Manchester By the Sea Review
Director: Kenneth Lonergan
Starring: Casey Affleck, Michelle Williams, Kyle Chandler, Lucas Hedges
How can you describe a film like Manchester By the Sea? Cold (very cold), depressing (very depressing), unrelenting, but also incredibly honest. I think that’s the word I’d associate the most with Kenneth Lonergan’s film. It’s about honest people who are struggling with the hardship and unfairness of life, and it should be applauded for that. A lot of people have been very quick to praise Casey Affleck’s performance, and that’s perfectly justified.
However, Manchester By the Sea is so much more than just one performance. Affleck’s acting ability isn’t the only thing that makes this film a fascinating watch. He’s backed up by a wonderful cast on the top of their game: Michelle Williams, Kyle Chandler, but in particular Lucas Hedges, who delivers an amazing turn as the 16 year-old Patrick.
I can’t be his guardian.
Manchester By the Sea tells the story of a janitor, Lee Chandler (Casey Affleck), living in Quincy, Massachusetts, who’s forced to go back to his hometown, Manchester-by-the-sea, to look after his nephew when his brother dies of a heart attack. However, things get a bit complicated when he find out that his brother, played by Kyle Chandler, has made Lee his son’s guardian. Lee doesn’t feel ready to take on such a responsibility and tries to find his nephew a suitable guardian.
As I said above, Lonergan’s film is a difficult watch because of it’s depressing subject matter. It did feel a bit relenting at points. However, it’s also quite a funny film, especially the interchanges between Affleck’s Lee and Hedges’ Patrick. This humour felt necessary to cut through all the gloom and tears. It’s important to have the balance, and Lonergan has achieved it very subtly.
I said a lot of terrible things to you. My heart was broken, and I know yours is broken, too.
Subtly is another one of the film’s strong points. Despite the slightly dramatic things that happen in the film, the film’s real drama lies in subtle details. There’s a gut-wrenching scene between Casey Affleck’s Lee and his ex-wife Randi (Michelle Williams) which moved me more than anything else in the film. It wasn’t a big Oscar-baity speech, it was all about what was left unsaid, and Affleck and Williams said so much without uttering a single word.
Despite having said that this film is more than just Affleck’s performance, you can’t discuss Manchester By the Sea without talking about Casey Affleck. Simply put, he’s superb, and to think that Matt Damon was originally set to star in the film. I’m a big admirer of his, however I can’t imagine anyone else but Casey Affleck in the lead role.

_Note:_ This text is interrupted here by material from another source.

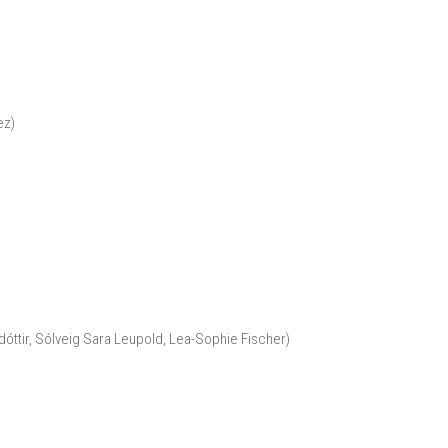
ez)
dóttir, Sólveig Sara Leupold, Lea-Sophie Fischer)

I can’t beat it. I can’t beat it. I’m sorry.
Even though he doesn’t say much in the film, the way Affleck holds himself shows us that he’s a broken man, an unhappy man who’s accepted his fate to be alone for the rest of his life. I wouldn’t be surprised to see him get the Oscar for Best Actor. He already bagged himself the Golden Globe, and deservedly so. I’m sure that his brother, Ben Affleck, would appreciate a mention this time around if Casey were to win the Oscar.
Manchester By the Sea is a hard watch, but also a beautiful one. It’s sombre, achingly sad, some may think it’s a tad too sad. However, there’s a sweetness to the bitterness. It may sound like a strange thing to say, but I found myself laughing a few times.